Source material:
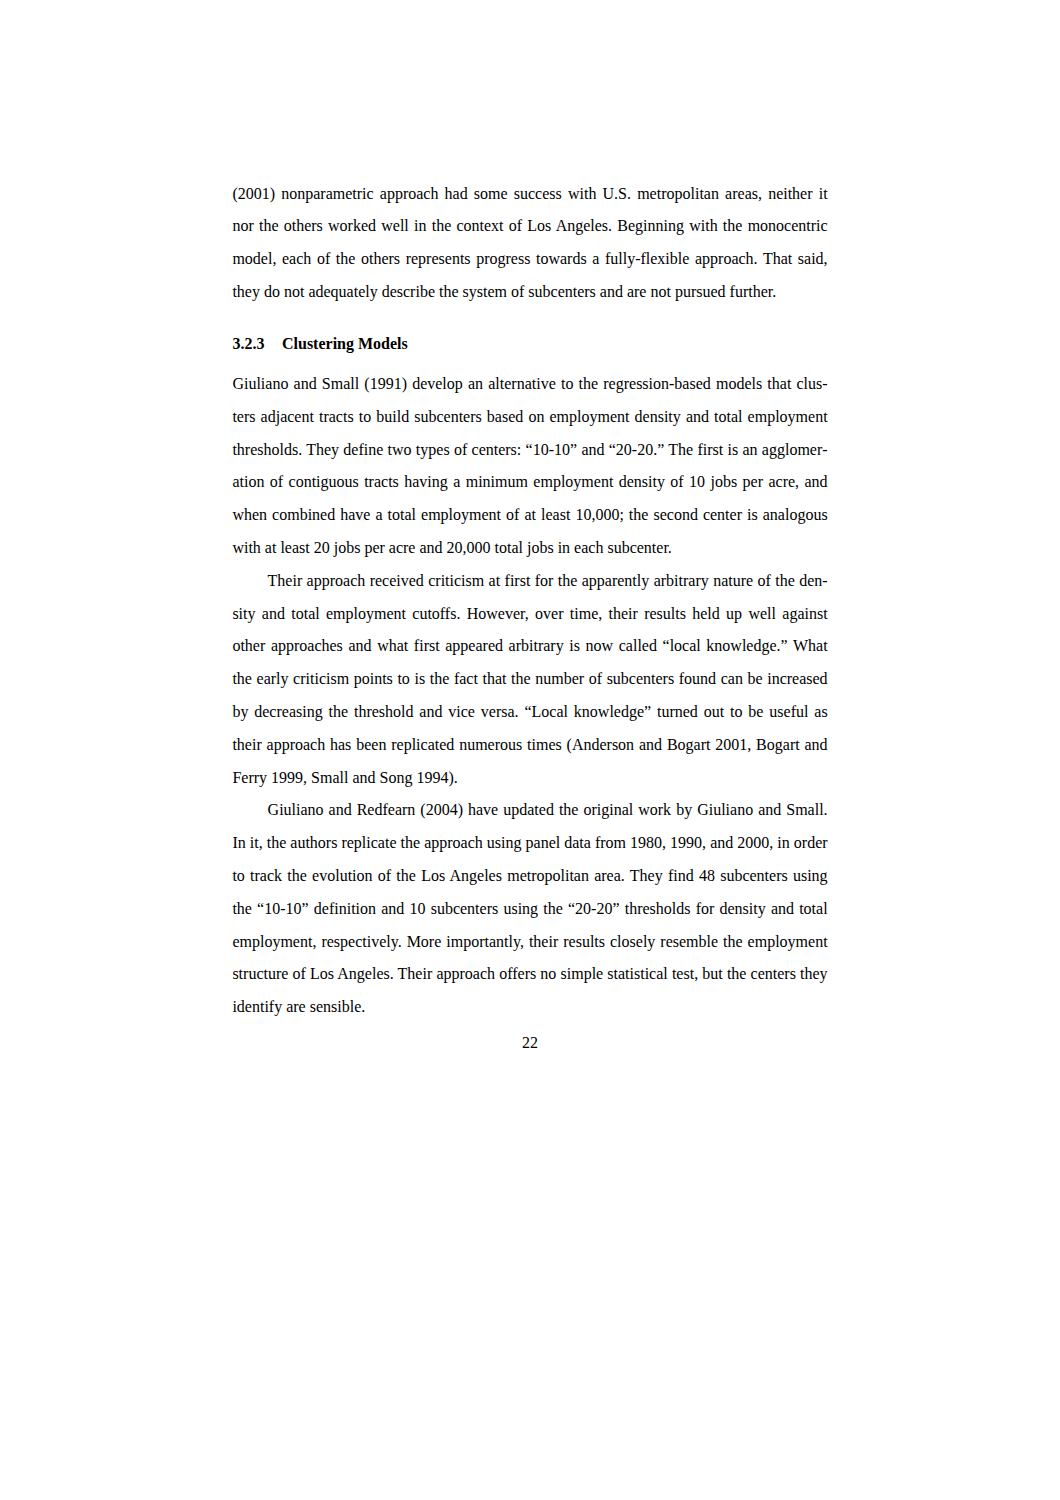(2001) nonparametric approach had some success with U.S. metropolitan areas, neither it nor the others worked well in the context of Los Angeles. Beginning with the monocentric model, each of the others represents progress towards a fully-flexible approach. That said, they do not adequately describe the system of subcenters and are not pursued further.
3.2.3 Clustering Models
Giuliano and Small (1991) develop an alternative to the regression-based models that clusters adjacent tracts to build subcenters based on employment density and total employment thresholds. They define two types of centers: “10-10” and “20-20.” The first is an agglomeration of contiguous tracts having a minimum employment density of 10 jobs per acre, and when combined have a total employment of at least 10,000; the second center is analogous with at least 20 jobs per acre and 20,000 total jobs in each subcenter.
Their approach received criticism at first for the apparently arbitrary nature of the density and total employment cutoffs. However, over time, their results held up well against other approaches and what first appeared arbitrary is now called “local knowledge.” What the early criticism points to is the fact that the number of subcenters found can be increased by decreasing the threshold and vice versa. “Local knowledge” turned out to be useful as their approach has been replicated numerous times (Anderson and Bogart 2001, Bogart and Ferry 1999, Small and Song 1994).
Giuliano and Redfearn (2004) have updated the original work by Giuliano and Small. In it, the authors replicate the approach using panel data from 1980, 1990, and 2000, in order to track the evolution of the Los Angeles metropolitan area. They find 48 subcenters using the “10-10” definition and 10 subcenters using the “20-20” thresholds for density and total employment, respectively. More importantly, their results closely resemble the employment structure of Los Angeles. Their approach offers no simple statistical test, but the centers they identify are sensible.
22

Aim of the exercise: Repeat each entry above word for word, leaving every picture out.

Written answer:
(2001) nonparametric approach had some success with U.S. metropolitan areas, neither it nor the others worked well in the context of Los Angeles. Beginning with the monocentric model, each of the others represents progress towards a fully-flexible approach. That said, they do not adequately describe the system of subcenters and are not pursued further.
3.2.3 Clustering Models
Giuliano and Small (1991) develop an alternative to the regression-based models that clusters adjacent tracts to build subcenters based on employment density and total employment thresholds. They define two types of centers: “10-10” and “20-20.” The first is an agglomeration of contiguous tracts having a minimum employment density of 10 jobs per acre, and when combined have a total employment of at least 10,000; the second center is analogous with at least 20 jobs per acre and 20,000 total jobs in each subcenter.
Their approach received criticism at first for the apparently arbitrary nature of the density and total employment cutoffs. However, over time, their results held up well against other approaches and what first appeared arbitrary is now called “local knowledge.” What the early criticism points to is the fact that the number of subcenters found can be increased by decreasing the threshold and vice versa. “Local knowledge” turned out to be useful as their approach has been replicated numerous times (Anderson and Bogart 2001, Bogart and Ferry 1999, Small and Song 1994).
Giuliano and Redfearn (2004) have updated the original work by Giuliano and Small. In it, the authors replicate the approach using panel data from 1980, 1990, and 2000, in order to track the evolution of the Los Angeles metropolitan area. They find 48 subcenters using the “10-10” definition and 10 subcenters using the “20-20” thresholds for density and total employment, respectively. More importantly, their results closely resemble the employment structure of Los Angeles. Their approach offers no simple statistical test, but the centers they identify are sensible.
22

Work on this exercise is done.